Yıllar sonra, apartheid rejimi tarafından katledilen bir diğer ünlü aktivist Ahmed Timol’ün davasının tekrar açılmasının kendilerine ümit verdiğini ve cesaretlendirdiğini söyleyen Harun, bunun sonucunda aile olarak babalarının vefatının tekrar soruşturulması için mahkemeye başvurma kararı aldıklarını belirtti.

Yeniden soruşturma süreci

Harun, sonuç olarak babasının vefatına ait soruşturmanın geçen yılın kasım ayında yine açıldığını, dava yargıcının bu mevzuda çok hassas olduğunu, ayrıyeten uzmanların olaya müdahil olmasının da kendileri açısından son derece olumlu bir gelişme olduğunu anlattı.

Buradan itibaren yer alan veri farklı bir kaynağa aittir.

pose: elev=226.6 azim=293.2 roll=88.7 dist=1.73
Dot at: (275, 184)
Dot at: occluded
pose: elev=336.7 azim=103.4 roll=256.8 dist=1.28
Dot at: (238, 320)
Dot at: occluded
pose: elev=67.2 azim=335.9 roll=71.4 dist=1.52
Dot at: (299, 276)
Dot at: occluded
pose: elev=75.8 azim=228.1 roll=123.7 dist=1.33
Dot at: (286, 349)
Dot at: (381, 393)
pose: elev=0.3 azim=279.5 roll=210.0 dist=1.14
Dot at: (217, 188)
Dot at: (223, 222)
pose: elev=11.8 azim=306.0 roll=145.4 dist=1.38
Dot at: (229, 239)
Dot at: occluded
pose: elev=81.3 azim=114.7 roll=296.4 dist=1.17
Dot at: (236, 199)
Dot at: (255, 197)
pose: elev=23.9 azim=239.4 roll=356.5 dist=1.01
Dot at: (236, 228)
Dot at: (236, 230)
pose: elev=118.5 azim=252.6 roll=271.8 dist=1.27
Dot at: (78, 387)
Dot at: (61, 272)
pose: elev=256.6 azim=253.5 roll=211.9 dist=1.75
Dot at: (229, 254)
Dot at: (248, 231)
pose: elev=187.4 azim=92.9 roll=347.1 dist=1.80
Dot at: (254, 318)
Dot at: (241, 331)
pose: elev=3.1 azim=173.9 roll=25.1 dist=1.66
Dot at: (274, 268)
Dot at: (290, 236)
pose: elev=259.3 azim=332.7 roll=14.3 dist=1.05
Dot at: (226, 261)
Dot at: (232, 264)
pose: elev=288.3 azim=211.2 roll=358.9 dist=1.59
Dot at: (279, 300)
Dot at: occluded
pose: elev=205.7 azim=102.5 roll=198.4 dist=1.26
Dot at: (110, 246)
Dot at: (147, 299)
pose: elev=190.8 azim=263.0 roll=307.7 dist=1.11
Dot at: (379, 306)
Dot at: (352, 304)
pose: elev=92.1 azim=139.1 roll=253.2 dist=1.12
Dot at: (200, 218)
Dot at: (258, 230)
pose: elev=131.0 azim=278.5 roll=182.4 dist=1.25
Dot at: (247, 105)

Adli tıp uzmanlarının tüm olayı tekrar ele aldıklarını ve babasının merdivenden düşerek değil, yırtıcı azaplarla öldürüldüğünü ortaya koyduklarını lisana getiren Harun, babasının bedeninde bulunan 27 darp izinin hepsinin taze yaralar olmasının buna en değerli ispat olduğu kaydetti.

Harun, bu epeyce somut kanıtlar ışığında 24 Nisan’da yine görülecek duruşmada, hakimin apartheid rejiminin 1970’teki soruşturmada sunduğu delillerin bozulmasına karar verip yıllar boyunca sürdürülen palavraları sona erdirmesini dört gözle beklediklerini söyledi.

İmam Harun davasının yalnızca aile açısından değil tıpkı vakitte Güney Afrikalı Müslüman toplum açısından da çok kıymetli olduğuna dikkati çekerek şöyle devam etti:

“O topluma hizmet etmiş bir figürdü ve bu halde öldürülmesi mutlaka kabul edilemezdi lakin o periyot apartheid periyodu idi ve bizler de beyaz olmayan toplumun bir parçasıydık. Sonuç olarak beyazların sahip olduğu ayrıcalıklara sahip olamazdık. Artık ise durum farklı ve umutluyuz.”

Harun, babasının vefatının soruşturulmasından alınacak dersler olduğunu tabir ederek “Güney Afrika’da birçok anne ve baba öldürüldü. Bu soruşturmanın onların ailelerine de fırsat vereceğini düşünüyoruz. Bu olaylar araştırıldığında yeni şahıslar ve ispatlar ortaya çıkacak ve adalet yerini bulacaktır.” diye konuştu.

“Türkiye’de bir jenerasyon İmam Harun’un hayatından ilham aldı”

Babasının hayatı ve mevti hakkında Türkçe basılan kitapların geniş çevrelerce okunmuş olmasına dikkati çeken Harun, “Şunu söylemek isterim ki Türkiye’de bir jenerasyon İmam Harun’un hayatından ilham aldı.” dedi.

Harun, Türkiye’den bir küme avukatın da davayı takip etmek üzere Güney Afrika’ya geleceklerini belirterek “Bu yüzden bu çeşit bir jest için epey minnettarız.” sözlerini kullandı.